Are we distorting the importance of items as they take on a life of their own? Is this “telephone” gone haywire, or yet one more aspect of a growing societal narcissism – narcissistic news?
Should reflections on reflections of others’ opinions – and again, I’m doing it here – also serve as a cautionary tale? Should we revisit the amount of time we pick at concepts already addressed along with the ways in which we consume information?
How Would You Like Your News and Opinion Served Today?
Ms. Wortham’s article was largely focused on entertainment, included elements of the visual (Instagram, Vine), and our perceptions of time. Is the very fact that I’ve taken her discussion in another direction a sign that a certain interpretation of the “replay web” isn’t necessarily bad?
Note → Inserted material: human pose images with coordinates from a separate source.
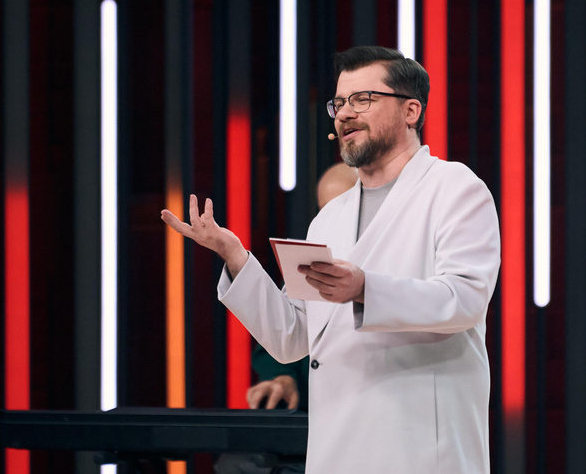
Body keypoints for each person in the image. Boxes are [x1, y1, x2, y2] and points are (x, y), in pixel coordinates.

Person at [162, 46, 500, 474]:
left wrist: (365, 288)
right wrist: (234, 256)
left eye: (363, 99)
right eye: (339, 103)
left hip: (418, 446)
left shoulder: (454, 187)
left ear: (411, 111)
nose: (345, 114)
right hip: (337, 446)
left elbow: (466, 299)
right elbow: (292, 338)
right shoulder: (329, 218)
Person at [245, 162, 358, 413]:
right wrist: (283, 379)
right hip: (316, 415)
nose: (334, 220)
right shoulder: (310, 265)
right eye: (326, 211)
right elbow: (286, 335)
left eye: (344, 209)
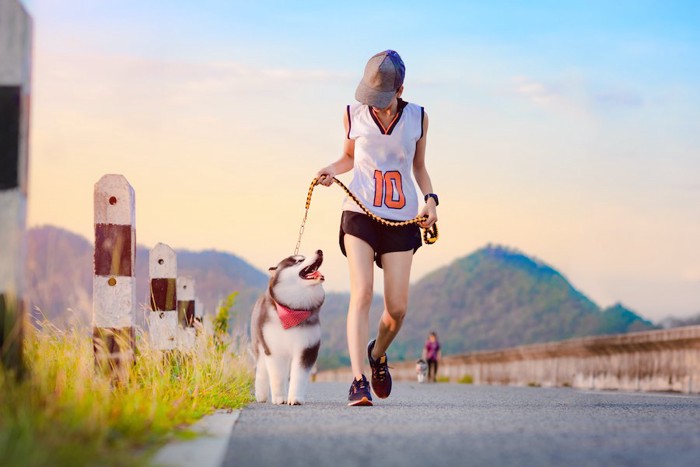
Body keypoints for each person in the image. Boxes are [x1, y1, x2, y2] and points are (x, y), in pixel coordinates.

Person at [316, 50, 438, 406]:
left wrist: (430, 200)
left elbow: (419, 167)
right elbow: (349, 157)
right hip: (359, 211)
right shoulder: (352, 114)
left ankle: (377, 354)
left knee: (397, 308)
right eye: (374, 100)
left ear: (401, 89)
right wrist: (331, 169)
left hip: (401, 218)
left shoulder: (418, 118)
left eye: (386, 101)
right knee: (363, 292)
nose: (380, 107)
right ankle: (357, 381)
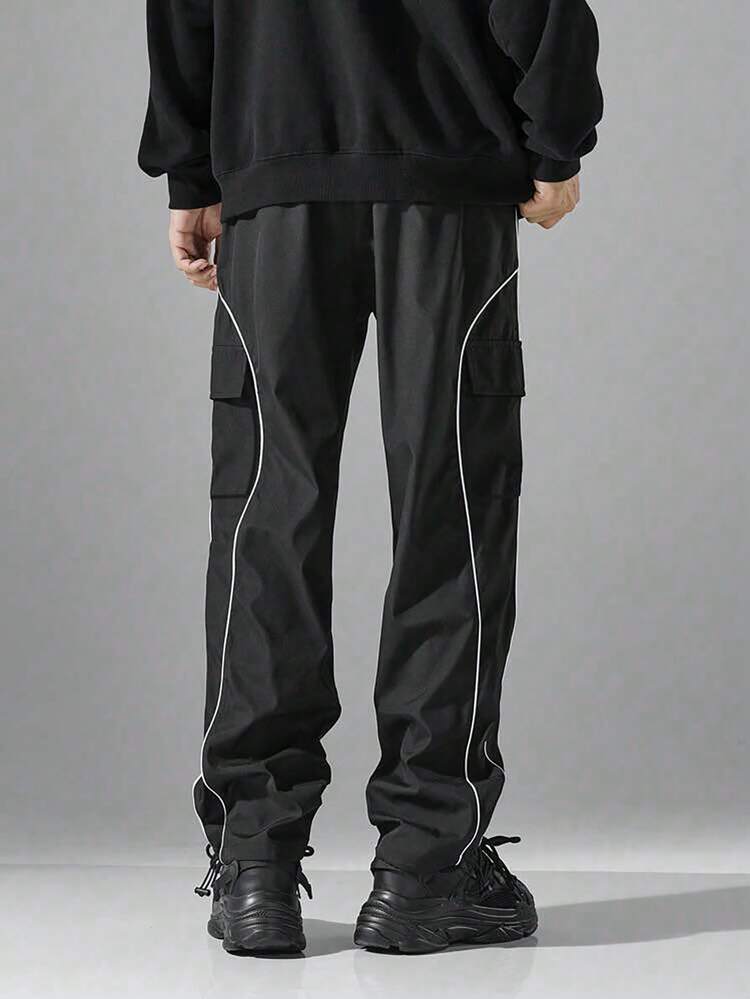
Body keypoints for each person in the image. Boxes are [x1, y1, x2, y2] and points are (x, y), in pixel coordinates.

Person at [139, 0, 602, 955]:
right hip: (447, 168)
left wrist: (194, 169)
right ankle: (425, 870)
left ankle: (256, 862)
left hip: (275, 169)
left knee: (269, 512)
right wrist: (555, 139)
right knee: (451, 507)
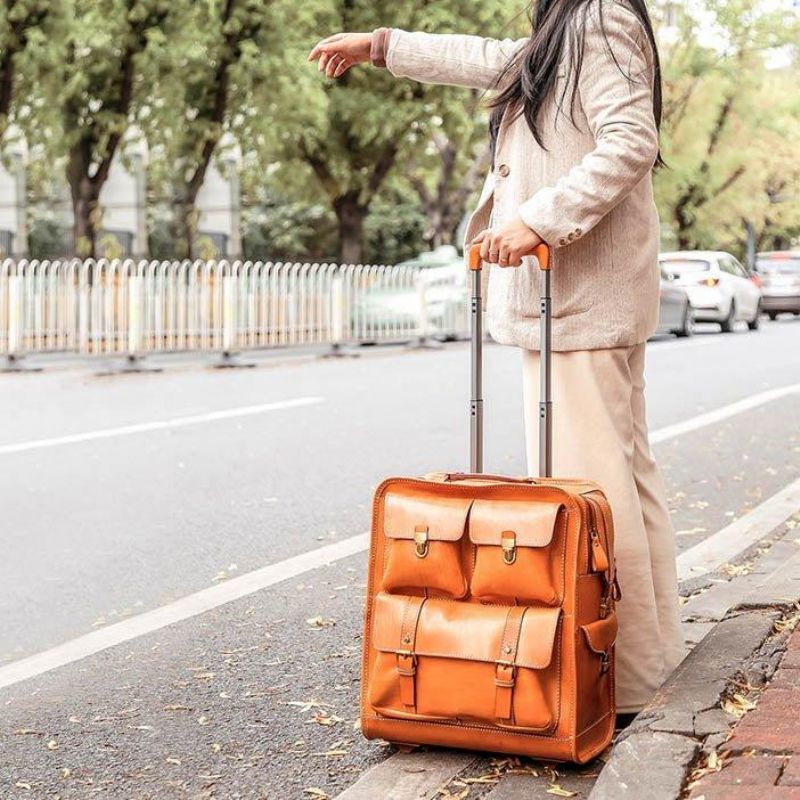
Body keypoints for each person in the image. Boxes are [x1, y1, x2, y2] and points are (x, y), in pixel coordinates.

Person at [309, 0, 686, 717]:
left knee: (592, 494)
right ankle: (648, 661)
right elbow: (487, 58)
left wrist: (539, 219)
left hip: (578, 301)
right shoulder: (570, 26)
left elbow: (630, 140)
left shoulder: (597, 17)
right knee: (623, 480)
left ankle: (621, 682)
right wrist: (382, 46)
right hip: (581, 302)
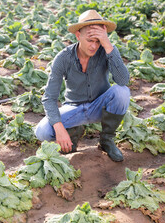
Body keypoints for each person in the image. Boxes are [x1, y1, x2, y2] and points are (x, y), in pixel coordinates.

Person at [34, 10, 130, 162]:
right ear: (78, 36)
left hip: (100, 107)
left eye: (97, 41)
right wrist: (60, 129)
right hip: (74, 107)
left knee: (122, 92)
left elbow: (123, 80)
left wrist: (107, 44)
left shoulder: (106, 50)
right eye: (90, 40)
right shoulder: (63, 58)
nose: (94, 46)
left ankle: (106, 140)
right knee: (43, 131)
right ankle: (74, 130)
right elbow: (49, 98)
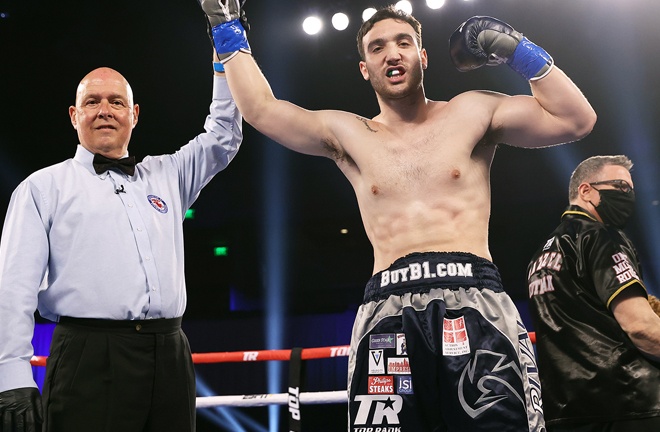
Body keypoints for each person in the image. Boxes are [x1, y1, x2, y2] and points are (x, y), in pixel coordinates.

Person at [200, 1, 596, 430]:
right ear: (364, 68)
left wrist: (517, 50)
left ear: (422, 57)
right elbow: (261, 108)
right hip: (387, 313)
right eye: (378, 47)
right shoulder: (349, 132)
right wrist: (225, 28)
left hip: (474, 301)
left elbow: (576, 120)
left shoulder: (473, 111)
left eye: (404, 43)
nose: (392, 53)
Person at [0, 52, 243, 430]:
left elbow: (224, 135)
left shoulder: (168, 175)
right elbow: (13, 289)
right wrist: (11, 376)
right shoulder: (42, 188)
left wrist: (226, 57)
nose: (105, 110)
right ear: (74, 115)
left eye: (117, 102)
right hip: (87, 354)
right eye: (91, 102)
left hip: (170, 352)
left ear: (134, 115)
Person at [527, 155, 660, 432]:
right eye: (620, 186)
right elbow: (641, 328)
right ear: (585, 190)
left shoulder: (539, 257)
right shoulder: (600, 237)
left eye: (630, 189)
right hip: (626, 400)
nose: (628, 195)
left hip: (566, 410)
Isn’t it convenient in some ways, and amusing in others?
Whether it comes to hard news, soft news, entertainment, or social commentary – would you like it served up on a silver platter, packaged in a recyclable carton to go, or available in multiple forms and formats so you can decide depending on time and context?
Shouldn’t we want our “hard news” delivered in a more comprehensive fashion, and not served up to us in bits and bytes? Or perhaps more specifically – two versions of the news – summary and in-depth?
But if we have both, are we already conditioned to choose the lazier (bite-sized) route?